His stunt after the 2011 Sundance screening, of awarding the distribution rights to himself (disappointing many who thought it was going to be a legitimate shot at distributing) is now notorious, generating a divisive response of hatred and support.

The whole thing has inadvertently taught us several things about Hollywood. First, for all his grandstanding it turns out Smith was right about the economics of movie marketing. Red State was in the black prior to any foreign deals.

Second, as I observed at the time, the internet has a way of amplifying hate (read more here). Voices have to shout louder and shriller to be heard and seen as the 'definitive' record of events. That culminates in stories like Nikki Finke of Deadline.com this week referring to Smith as a 'publicity whore' in a story totally unrelated to his publicity efforts. It stank of bile and proves the third lesson. For whatever reason (maybe because of the combative nature of the film business) people in Hollywood are horrible to each other!

So is Red State worth all this debate and comment? Absolutely, it's great by any measure, especially by Smith's own standards, which leads us to the third lesson. Forget everything you hear about how you're only as hot as your last project and how your career rises and sinks with your box office.
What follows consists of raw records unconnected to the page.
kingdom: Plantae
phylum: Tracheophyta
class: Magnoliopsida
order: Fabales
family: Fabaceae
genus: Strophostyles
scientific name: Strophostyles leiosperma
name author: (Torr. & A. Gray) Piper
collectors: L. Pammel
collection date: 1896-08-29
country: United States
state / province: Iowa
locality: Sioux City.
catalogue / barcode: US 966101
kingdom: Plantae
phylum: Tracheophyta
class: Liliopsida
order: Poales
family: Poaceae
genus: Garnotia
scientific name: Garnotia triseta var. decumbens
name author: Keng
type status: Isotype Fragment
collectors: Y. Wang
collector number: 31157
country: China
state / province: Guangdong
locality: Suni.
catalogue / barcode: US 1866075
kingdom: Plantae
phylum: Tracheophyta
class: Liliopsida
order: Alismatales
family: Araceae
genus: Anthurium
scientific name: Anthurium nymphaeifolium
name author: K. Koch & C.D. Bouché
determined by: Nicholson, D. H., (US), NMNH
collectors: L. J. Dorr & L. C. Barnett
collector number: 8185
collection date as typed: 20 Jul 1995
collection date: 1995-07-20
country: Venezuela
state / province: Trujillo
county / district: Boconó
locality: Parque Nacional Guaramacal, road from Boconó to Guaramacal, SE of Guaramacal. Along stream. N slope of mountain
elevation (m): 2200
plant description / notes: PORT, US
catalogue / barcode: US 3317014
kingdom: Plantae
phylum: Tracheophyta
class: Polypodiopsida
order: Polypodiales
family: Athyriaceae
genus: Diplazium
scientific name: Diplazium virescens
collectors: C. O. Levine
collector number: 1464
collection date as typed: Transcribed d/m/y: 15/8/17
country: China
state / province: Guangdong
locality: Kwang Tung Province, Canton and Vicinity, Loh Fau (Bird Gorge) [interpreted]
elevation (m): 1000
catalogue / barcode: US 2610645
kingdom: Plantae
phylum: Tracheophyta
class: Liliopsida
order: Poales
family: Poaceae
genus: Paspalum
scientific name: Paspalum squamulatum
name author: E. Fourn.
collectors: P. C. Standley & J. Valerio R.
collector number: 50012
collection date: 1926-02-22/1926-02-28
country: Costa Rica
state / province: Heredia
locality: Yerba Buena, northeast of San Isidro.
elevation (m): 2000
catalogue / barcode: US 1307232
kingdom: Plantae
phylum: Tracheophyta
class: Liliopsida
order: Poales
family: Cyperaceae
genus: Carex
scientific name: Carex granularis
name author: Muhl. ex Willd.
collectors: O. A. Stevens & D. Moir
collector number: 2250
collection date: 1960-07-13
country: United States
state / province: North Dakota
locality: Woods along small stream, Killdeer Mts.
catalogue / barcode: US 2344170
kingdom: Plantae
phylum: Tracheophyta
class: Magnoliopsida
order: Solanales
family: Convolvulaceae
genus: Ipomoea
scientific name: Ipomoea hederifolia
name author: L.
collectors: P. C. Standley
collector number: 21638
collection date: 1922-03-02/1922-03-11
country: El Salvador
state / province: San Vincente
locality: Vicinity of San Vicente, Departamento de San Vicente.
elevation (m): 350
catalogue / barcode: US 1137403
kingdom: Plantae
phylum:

Smith's been going for almost 20 years and Red State is only his first film since Clerks to not fail dismally at the box office on initial release.

If you submit a finished film on time for a release date and you have anything resembling a personal brand studios can trade on (slacker stoner for Smith, geek boy for Edgar Wright, perfectionist cult worshipper like Tarantino), you'll keep getting work.

At the other end of the scale from a boyish, violent horror movie was a sumptuous, gilded parable about modern celebrity, Sofia Coppola's Marie Antoinette. It's her best film so far.